* **Text to read**
Importing spectrum identification results

A percolator tab separated file can be imported by using the function maspy.reader.importPercolatorResults(), the imported Sii elements are then added to the SiiContainer instance passed to the function.

import maspy.core
import maspy.reader

siiContainer = maspy.core.SiiContainer()
maspy.reader.importPercolatorResults(siiContainer, 'filelocation/out.tsv',
                                     'specfile_name_1', 'psmEngine')

If necessary, spectrum attributes can be added from the MsrunContainer by using the function SiiContainer.addSiInfo. This adds the selected attributes to all Sii elements of the specified specfiles.

import maspy.core
import maspy.reader

mzmlfilepath = 'filedirectory/specfile_name_1.mzML'
msrunContainer = maspy.core.MsrunContainer()
maspy.reader.importMzml(mzmlfilepath, msrunContainer)

siiContainer.addSiInfo(msrunContainer, specfiles='specfile_name_1',
                       attributes=['obsMz', 'rt', 'charge']
                       )

It is also possible to calculate the exact mass for all Sii elements of the specified specfiles by using the function SiiContainer.calcMz(). The calculated mass to charge ratio is written to the attribute .excMz.

* **Parts of the exercise**
**a)** Decide whether each statement below agrees with the text on importing spectrum identification results. Answer yes or no for each, and quote the deciding words from that text. (i) The function maspy.reader.importPercolatorResults() adds the imported Sii elements to the SiiContainer instance passed to it. (ii) SiiContainer.addSiInfo adds the selected attributes only to the first Sii element of each specified specfile. (iii) SiiContainer.calcMz() writes the calculated mass to charge ratio to the attribute .obsMz.
**b)** Extend the text on importing spectrum identification results, picking up after its last sentence.

* **Information given**
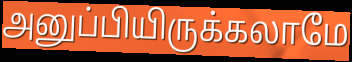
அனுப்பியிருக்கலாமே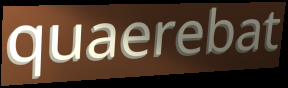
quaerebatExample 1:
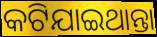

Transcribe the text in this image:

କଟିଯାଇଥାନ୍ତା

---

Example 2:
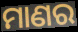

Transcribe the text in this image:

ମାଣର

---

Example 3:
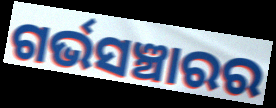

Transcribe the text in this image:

---

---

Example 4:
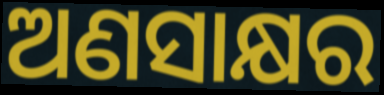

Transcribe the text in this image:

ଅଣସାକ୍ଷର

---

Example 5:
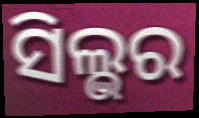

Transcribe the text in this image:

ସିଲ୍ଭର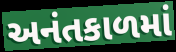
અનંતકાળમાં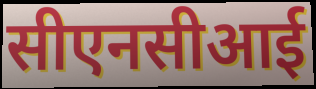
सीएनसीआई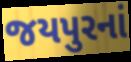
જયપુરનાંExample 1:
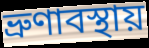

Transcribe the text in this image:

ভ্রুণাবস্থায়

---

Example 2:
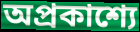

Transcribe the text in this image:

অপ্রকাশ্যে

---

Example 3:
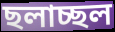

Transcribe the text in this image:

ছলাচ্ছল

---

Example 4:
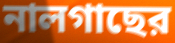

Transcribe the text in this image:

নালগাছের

* **Task-by-task results**
**a)**
(i) Yes: "the imported Sii elements are then added to the SiiContainer instance passed to the function"
(ii) No: "This adds the selected attributes to all Sii elements of the specified specfiles."
(iii) No: "The calculated mass to charge ratio is written to the attribute .excMz."

**b)**
siiContainer.calcMz(specfiles='specfile_name_1')

Accessing data stored in a SiiContainer

There are multiple ways how to access single Sii elements stored in a SiiContainer. The method SiiContainer.getValidItem() can be used to directly access Sii which .isValid argument is True by using its specfile and identifier. If no such Sii exists for the specified identifier None is returned. In this example there is a valid entry for the identifier ‘10’, but not for ‘11’.:

>>> sii = siiContainer.getValidItem('specfile_name_1', '10')
>>> sii.isValid
True
>>> sii == None
False
>>> sii = siiContainer.getValidItem('specfile_name_1', '11')
>>> sii == None
True

It is possible to access all Sii elements of a given identifier by directly accessing the container SiiContainer.container. In this example, there are multiple Sii elements present for the same spectrum, but only one is valid.

>>> siiContainer.container['specfile_name_1']['10']
[<maspy.core.Sii at 0xb354a90>,
 <maspy.core.Sii at 0xb354c50>,
 <maspy.core.Sii at 0xb354b38>]
>>> for sii in siiContainer.container['specfile_name_1']['10']:
>>>     print(sii.id, sii.rank, sii.isValid)
10 1 True
10 2 False
10 3 False

By using the function SiiContainer.getItems() it is possible to iterate over all Sii elements present in the SiiContainer. Multiple arguments can be passed to the function that allow selecting only a specific subset of items but also to return the items in a sorted order. For details consult the docstring.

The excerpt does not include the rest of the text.